Ich hatte gehofft, unten am Seeufer wieder auf Pfadreste oder Steinmännchen zu stoßen, aber wir finden nur sehr vereinzelt welche. Unsere Seeseite ist grün, mit dicken Moospolstern und idyllisch plätschernden Bächlein; die Hänge rundherum liegen sehr grau und kahl in diesigen Morgenlicht da. Wir arbeiten uns weiter vor und verlieren dabei langsam an Höhe, bis wir auf eine Stelle mit Salzlecksteinen für Schafe stoßen; ab da gibt es immer wieder einen Pfad bis zur Hüttensiedlung Nystolen. Zwischenzeitlich hat uns der Regen wieder eingeholt und wir ziehen die Regenjacken an. Auf diesem Ende gibt es unfassbar viele kleine Bächlein, die vom Hochplateau herunterrieseln und alle auf Steinen gekreuzt werden wollen. Es gibt Wasser von allen Richtungen.

Hinter der Hüttensiedlung, die komplett verlassen da liegt, führt ein schöner Weg tiefer in den Wald und führt uns deutlicher abwärts. Die Tverrelva hören wir immer wieder unterhalb donnern, können sie aber zumeist nicht sehen. Unter den Bäumen ist es fast trocken, es riecht nach Wald, der Boden ist stellenweise von einem dichten Nadelteppich bedeckt.
Nach einem Stück Forstweg kommen wir schließlich auf der Zufahrtsstraße wieder aus dem Wald und müssen gut 100 Höhenmeter auf der Straße wieder zum Parkplatz zurücklatschen, was ganz schön anstrengend ist. Der Schnee in der Trinkflasche ist noch immer nicht ganz geschmolzen, als wir, vorbei an einem Ferienhaus, auf dessen Terrasse sich Schafe ins Trockene gerettet haben, zum Auto zurückwandern. Es ist um die Mittagszeit und erstmal sind frische Hosen, Schuhe, Socken und Verpflegung angesagt.
In Ardalstangen, das heute noch verlassener wirkt als gestern, kaufen wir uns Himbeeren und eine Biola und machen Pläne für den Rest des Tages. Das Wetter bleibt durchwachsen und ich mag heute nacht nicht zelten, also gibt Heiko die Losung aus, ein schönes Hotel an der Westküste zu suchen - das finde ich auch, 5 Stunden entfernt. Wir fahren durch den Regen und ich stricke an meinem Riesentuch. Die letzten zwei sind wir auf den Straßen 379 und 570 unterwegs, die im allerbesten Sinne abenteuerlich sind: Schmal und eng am Fels klebend windet sich die Straße an Seen und Flüssen entlang, durch kleinere Tunnel hindurch. Zum Glück ist nicht viel Verkehr, das Fahrerlebnis ist wirklich etwas Besonderes.

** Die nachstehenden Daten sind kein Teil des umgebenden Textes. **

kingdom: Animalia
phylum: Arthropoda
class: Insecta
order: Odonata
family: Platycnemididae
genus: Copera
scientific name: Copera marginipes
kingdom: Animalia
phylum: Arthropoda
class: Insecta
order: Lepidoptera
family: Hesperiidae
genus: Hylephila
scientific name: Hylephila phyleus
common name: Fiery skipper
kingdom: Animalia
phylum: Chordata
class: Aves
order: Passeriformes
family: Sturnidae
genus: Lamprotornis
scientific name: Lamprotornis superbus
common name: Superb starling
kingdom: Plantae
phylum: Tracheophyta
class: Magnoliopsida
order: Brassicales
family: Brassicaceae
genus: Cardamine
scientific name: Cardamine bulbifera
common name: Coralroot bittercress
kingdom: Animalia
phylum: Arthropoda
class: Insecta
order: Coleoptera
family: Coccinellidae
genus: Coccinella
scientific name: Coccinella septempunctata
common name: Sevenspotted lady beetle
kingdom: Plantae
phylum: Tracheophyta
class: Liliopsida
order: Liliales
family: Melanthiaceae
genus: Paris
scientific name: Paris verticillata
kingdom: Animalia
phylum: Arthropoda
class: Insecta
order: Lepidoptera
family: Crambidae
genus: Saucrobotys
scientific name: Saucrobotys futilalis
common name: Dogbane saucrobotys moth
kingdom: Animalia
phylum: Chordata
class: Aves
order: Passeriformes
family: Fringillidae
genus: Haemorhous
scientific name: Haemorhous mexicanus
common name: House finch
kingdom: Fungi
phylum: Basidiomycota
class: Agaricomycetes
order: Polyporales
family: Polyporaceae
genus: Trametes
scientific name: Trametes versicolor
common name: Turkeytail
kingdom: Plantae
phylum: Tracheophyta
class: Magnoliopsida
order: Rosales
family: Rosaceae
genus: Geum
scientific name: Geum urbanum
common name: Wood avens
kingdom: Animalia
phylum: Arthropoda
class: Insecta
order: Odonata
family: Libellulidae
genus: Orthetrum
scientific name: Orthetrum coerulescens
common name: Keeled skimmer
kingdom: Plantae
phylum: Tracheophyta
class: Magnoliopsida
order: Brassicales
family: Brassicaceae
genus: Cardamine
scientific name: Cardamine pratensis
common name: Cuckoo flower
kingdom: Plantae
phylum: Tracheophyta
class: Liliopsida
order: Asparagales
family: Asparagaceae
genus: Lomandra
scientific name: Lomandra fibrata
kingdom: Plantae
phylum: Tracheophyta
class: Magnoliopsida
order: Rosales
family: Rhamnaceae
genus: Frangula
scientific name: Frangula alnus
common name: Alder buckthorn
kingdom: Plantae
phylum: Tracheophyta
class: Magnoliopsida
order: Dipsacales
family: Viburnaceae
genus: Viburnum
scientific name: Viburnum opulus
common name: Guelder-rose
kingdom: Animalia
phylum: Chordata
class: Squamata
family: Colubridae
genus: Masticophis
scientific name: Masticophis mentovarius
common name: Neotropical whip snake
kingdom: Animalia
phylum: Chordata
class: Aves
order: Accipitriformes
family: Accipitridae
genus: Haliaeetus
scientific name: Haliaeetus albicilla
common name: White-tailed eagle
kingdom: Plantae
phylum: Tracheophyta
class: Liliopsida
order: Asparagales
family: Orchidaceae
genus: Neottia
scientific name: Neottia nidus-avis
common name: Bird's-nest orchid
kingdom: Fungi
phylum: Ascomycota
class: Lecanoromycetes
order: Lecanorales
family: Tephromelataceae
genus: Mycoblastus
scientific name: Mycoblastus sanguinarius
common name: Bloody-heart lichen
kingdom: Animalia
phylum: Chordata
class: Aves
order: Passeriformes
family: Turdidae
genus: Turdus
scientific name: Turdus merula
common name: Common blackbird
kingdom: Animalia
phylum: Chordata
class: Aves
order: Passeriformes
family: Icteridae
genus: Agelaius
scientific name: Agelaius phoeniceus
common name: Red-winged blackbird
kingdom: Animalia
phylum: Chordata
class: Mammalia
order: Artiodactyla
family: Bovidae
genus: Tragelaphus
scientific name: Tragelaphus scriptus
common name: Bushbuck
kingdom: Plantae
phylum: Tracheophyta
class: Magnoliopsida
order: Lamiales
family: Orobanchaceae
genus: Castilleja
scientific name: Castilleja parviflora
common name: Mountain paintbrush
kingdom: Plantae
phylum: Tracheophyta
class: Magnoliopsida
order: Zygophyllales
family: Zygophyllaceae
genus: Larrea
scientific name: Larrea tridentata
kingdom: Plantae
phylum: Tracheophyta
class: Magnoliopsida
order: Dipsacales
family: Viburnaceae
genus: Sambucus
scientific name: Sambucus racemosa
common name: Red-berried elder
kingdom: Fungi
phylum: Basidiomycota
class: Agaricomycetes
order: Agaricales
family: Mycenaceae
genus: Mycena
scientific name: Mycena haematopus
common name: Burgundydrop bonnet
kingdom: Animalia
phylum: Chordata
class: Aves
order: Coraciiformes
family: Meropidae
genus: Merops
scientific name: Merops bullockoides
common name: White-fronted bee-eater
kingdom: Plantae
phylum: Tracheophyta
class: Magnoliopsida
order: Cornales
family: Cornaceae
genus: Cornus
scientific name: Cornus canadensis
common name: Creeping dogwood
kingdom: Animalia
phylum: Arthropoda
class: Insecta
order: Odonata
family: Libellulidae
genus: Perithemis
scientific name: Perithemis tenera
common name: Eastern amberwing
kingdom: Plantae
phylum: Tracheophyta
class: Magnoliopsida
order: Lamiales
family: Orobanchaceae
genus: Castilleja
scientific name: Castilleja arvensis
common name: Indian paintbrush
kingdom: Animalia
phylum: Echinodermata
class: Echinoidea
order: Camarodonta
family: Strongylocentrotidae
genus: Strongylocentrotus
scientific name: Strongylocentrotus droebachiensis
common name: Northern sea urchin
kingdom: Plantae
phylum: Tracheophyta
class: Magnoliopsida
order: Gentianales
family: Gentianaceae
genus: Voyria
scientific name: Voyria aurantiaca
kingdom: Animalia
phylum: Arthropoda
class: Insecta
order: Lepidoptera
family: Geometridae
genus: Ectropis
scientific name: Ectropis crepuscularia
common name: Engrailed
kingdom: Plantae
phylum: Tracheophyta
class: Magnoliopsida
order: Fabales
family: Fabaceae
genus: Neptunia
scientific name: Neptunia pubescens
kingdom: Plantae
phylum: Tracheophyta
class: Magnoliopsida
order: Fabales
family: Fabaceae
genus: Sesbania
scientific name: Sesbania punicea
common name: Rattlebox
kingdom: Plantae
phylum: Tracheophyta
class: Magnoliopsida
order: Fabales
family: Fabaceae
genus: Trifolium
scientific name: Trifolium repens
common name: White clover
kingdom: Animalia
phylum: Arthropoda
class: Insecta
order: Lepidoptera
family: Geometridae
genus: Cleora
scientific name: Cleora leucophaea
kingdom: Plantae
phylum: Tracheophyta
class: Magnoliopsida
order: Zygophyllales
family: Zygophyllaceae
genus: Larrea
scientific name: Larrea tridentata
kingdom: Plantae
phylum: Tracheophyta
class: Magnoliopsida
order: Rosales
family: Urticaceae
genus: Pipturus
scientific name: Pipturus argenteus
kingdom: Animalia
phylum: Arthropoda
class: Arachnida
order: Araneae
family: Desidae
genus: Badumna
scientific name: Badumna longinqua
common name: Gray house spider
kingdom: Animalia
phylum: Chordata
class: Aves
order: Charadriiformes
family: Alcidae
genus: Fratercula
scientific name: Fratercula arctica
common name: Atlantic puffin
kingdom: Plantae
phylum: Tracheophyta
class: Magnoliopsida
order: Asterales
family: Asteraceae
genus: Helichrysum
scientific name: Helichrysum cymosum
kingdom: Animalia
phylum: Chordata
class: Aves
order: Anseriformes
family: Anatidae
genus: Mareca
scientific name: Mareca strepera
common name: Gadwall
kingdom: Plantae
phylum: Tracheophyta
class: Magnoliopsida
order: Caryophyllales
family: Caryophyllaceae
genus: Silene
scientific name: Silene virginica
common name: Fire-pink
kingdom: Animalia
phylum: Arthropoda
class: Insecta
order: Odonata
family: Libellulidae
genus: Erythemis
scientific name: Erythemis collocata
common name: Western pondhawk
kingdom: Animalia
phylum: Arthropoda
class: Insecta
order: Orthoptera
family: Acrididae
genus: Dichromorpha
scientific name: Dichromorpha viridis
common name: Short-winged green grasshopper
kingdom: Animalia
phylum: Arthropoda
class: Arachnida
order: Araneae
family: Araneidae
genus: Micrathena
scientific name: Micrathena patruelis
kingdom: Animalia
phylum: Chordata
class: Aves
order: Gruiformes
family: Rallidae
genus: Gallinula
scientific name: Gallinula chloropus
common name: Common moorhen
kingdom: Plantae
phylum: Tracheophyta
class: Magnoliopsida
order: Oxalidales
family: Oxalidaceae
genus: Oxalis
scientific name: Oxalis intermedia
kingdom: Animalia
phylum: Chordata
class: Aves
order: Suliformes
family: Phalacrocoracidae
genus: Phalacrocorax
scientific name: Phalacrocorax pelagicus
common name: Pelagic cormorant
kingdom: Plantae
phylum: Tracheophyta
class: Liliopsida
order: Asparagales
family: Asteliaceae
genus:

Auf der Brücke nach Sandoyna sehen wir dann das Meer wieder und fahren durch bucklige Heidelandschaft die letzten Kilometer zum Skjerjehamn Hotel, das ganz an der Spitze der Schäre sitzt und wo wir eine komplette Ferienwohnung beziehen können. Das Hotel ist wirklich toll und die Aussicht grandios. Wir machen noch einen kleinen Spaziergang und sehen uns die örtlichen Kunstinstallationen an, aber zu vielem sind wir nicht mehr in der Lage, zumal es immer noch recht grau und feucht ist und außerdem diese kleinen, fiesen Mücken unterwegs sind, deren Bekanntschaft wir letztes Jahr schon gemacht haben. Statt dessen gönnen wir uns ein tolles Abendessen im angeschlossenen Restaurant - für Heiko Burger, für mich Fischsuppe - und fallen zügig in die Betten.